Taliban Prisoners (MOECKLI, Olivier/WikiCommons)

This article was originally published by Radio Free Europe/Radio Liberty and is reprinted with permission.

The Taliban called back its team of negotiators from Kabul hours after saying it broke off talks with the Afghan government on a prisoner exchange.

The three-member team met some Afghan officials while in the capital, but no progress was made on the release of inmates, the Taliban said on April 7.

Suhail Shaheen, a spokesman for the Taliban’s political office in Qatar, announced on Twitter that the team would withdraw “with immediate effect.”

“Prisoners of the Islamic Emirate should have been released long before as per the signed agreement and paved the way for intra-Afghan negotiations,” Shaheen said. “But the relevant sides are deliberately delaying our prisoners’ release and thus violating the peace agreement.”

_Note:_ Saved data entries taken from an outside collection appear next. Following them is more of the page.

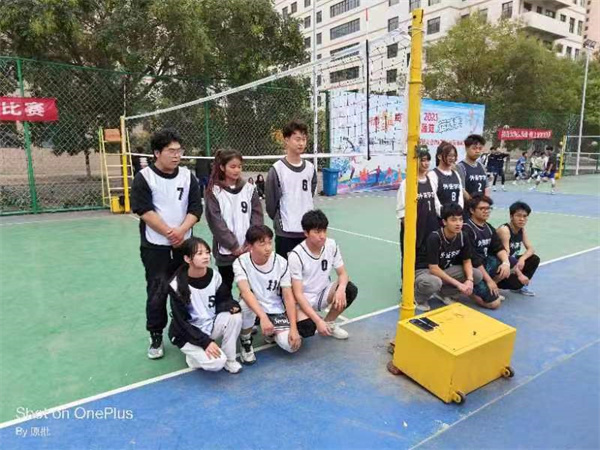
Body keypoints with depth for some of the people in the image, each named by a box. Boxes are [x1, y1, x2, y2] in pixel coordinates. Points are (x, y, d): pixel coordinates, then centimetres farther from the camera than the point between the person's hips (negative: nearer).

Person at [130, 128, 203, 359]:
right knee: (157, 293, 0)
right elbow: (145, 211, -12)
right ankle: (156, 337, 16)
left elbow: (195, 208, 0)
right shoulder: (144, 177, -5)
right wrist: (168, 233, -14)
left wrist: (181, 231, -16)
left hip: (184, 245, 3)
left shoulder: (187, 176, 5)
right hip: (155, 247, -3)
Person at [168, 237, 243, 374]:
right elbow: (180, 321, -19)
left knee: (234, 316, -25)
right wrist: (205, 342, -26)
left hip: (210, 325, 5)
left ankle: (229, 359, -6)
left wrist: (231, 305, -24)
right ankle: (193, 355, 7)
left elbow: (222, 300, 2)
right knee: (216, 363, -26)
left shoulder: (215, 276, -7)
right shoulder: (177, 285, -21)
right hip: (187, 333, -5)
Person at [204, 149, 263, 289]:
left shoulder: (250, 189, 5)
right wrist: (234, 246, -12)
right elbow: (216, 222, -8)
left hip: (249, 251, 2)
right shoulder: (214, 192, -2)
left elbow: (257, 218, 1)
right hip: (225, 251, -2)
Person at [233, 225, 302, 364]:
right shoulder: (241, 262, -18)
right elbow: (245, 292, -33)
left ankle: (272, 333, 15)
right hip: (252, 308, -1)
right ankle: (245, 341, -5)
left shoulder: (281, 262, -13)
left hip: (276, 310, 1)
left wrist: (293, 328, -19)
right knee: (246, 305, -37)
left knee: (291, 345, -21)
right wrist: (263, 317, -47)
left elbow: (288, 296, -11)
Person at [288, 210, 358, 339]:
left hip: (323, 294, 5)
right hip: (303, 300, -5)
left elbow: (343, 273, -2)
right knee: (307, 329, -32)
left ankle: (330, 322, 3)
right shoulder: (296, 255, -23)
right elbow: (298, 294, -23)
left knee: (350, 290, -22)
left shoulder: (331, 245, -10)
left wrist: (341, 289, -27)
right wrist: (318, 321, -29)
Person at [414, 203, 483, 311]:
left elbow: (467, 261, 2)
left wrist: (469, 280, -18)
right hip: (425, 270, -7)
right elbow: (433, 268, -27)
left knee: (477, 275, -10)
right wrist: (458, 284, -25)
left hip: (445, 270, 7)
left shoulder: (463, 236, -8)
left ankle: (443, 292, 6)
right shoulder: (434, 238, -26)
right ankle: (419, 297, -5)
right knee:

Shaheen tweeted earlier that the technical team would not participate in “fruitless meetings,” blaming the administration of President Ashraf Ghani for delaying the prisoner release “under one pretext or another.”

The Afghan government said on April 7 that Taliban prisoners should provide assurances they would not return to combat.

The two sides had been holding talks in Kabul since last week to try to finalize the prisoner swap originally set to happen by March 10.

The suspension of the talks could lead to an escalation of violence, which in turn could threaten the plan to withdraw U.S. troops under a pact signed by the United States and the Taliban in the Qatari capital, Doha, on February 29.

Ghani adviser Waheed Omar said Kabul considers the release of the prisoners as part of wider negotiations.

The government would not agree to release Taliban prisoners “until the Taliban takes a step forward,” Omar told reporters.

Afghan government officials have said the Taliban was demanding the release of senior commanders involved in some of the most violent attacks in recent years.

The Doha deal calls for the Afghan government to release 5,000 Taliban fighters as a confidence-building measure ahead of formal peace talks aimed at ending the 18-year conflict.

The Taliban has vowed to release some 1,000 Afghan government troops and civilian workers it is holding.

The U.S.-led international forces are to withdraw in exchange for Taliban security guarantees, but peace hinges on talks between the Afghan government and the militants.